See this example script that demonstrates a massive speedup with async vectorization.
Scaling the number of Learner actors#
Learning updates happen in the LearnerGroup, which manages either a single,
local Learner instance or any number of remote
Learner actors.
Set the number of remote Learner actors through:
from ray.rllib.algorithms.ppo import PPOConfig
config = (
    PPOConfig()
    # Use 2 remote Learner actors (default is 0) for distributed data parallelism.
    # Choosing 0 creates a local Learner instance on the main Algorithm process.
    .learners(num_learners=2)
)
Typically, you use as many Learner actors as you have GPUs available for training.
Make sure to set the number of GPUs per Learner to 1:
config.learners(num_gpus_per_learner=1)
Warning
For some algorithms, such as IMPALA and APPO, the performance of a single remote
Learner actor (num_learners=1) compared to a
single local Learner instance (num_learners=0),
depends on whether you have a GPU available or not.
If exactly one GPU is available, you should run these two algorithms with num_learners=0, num_gpus_per_learner=1,
if no GPU is available, set num_learners=1, num_gpus_per_learner=0. If more than 1 GPU is available,
set num_learners=.., num_gpus_per_learner=1.
The number of GPUs may be fractional quantities, for example 0.5, to allocate only a fraction of a GPU per
EnvRunner. For example, you can pack five Algorithm
instances onto one GPU by setting num_learners=1, num_gpus_per_learner=0.2.
See this fractional GPU example
for details.
Note
If you specify num_gpus_per_learner > 0 and your machine doesn’t have the required number of GPUs
available, the experiment may stall until the Ray autoscaler brings up enough machines to fulfill the resource request.
If your cluster has autoscaling turned off, this setting then results in a seemingly hanging experiment run.
On the other hand, if you set num_gpus_per_learner=0, RLlib builds the RLModule
instances solely on CPUs, even if GPUs are available on the cluster.
Outlook: More RLlib elements that should scale#
There are other components and aspects in RLlib that should be able to scale up.

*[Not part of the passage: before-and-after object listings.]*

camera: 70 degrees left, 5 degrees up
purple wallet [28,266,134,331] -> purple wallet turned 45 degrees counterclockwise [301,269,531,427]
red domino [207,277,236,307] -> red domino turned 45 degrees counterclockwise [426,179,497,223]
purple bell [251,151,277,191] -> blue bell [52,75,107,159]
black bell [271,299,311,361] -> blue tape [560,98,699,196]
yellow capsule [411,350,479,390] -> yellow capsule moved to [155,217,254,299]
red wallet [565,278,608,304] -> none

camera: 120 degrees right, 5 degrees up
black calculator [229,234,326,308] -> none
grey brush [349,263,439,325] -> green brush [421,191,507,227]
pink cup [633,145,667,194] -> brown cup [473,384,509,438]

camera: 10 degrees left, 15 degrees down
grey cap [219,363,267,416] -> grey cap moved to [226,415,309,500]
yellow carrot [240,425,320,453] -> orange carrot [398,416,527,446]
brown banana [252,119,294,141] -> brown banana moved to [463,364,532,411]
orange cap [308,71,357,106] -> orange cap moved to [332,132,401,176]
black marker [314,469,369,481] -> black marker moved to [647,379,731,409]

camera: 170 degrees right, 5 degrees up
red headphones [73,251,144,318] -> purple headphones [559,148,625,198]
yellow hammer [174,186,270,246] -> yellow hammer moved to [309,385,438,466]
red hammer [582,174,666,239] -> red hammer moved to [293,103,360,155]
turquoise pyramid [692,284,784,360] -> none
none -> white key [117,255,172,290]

For example, the model size is limited to whatever fits on a single GPU, due to
“distributed data parallel” (DDP) being the only way in which RLlib scales Learner
actors.
The Ray team is working on closing these gaps. In particular, future areas of improvements are:
- Enable training very large models, such as a “large language model” (LLM). The team is actively working on a “Reinforcement Learning from Human Feedback” (RLHF) prototype setup. The main problems to solve are the model-parallel and tensor-parallel distribution across multiple GPUs, as well as, a reasonably fast transfer of weights between Ray actors. 
- Enable training with thousands of multi-agent policies. A possible solution for this scaling problem could be to split up the - MultiRLModuleinto manageable groups of individual policies across the various- EnvRunnerand- Learneractors.
- Enabling vector envs for multi-agent.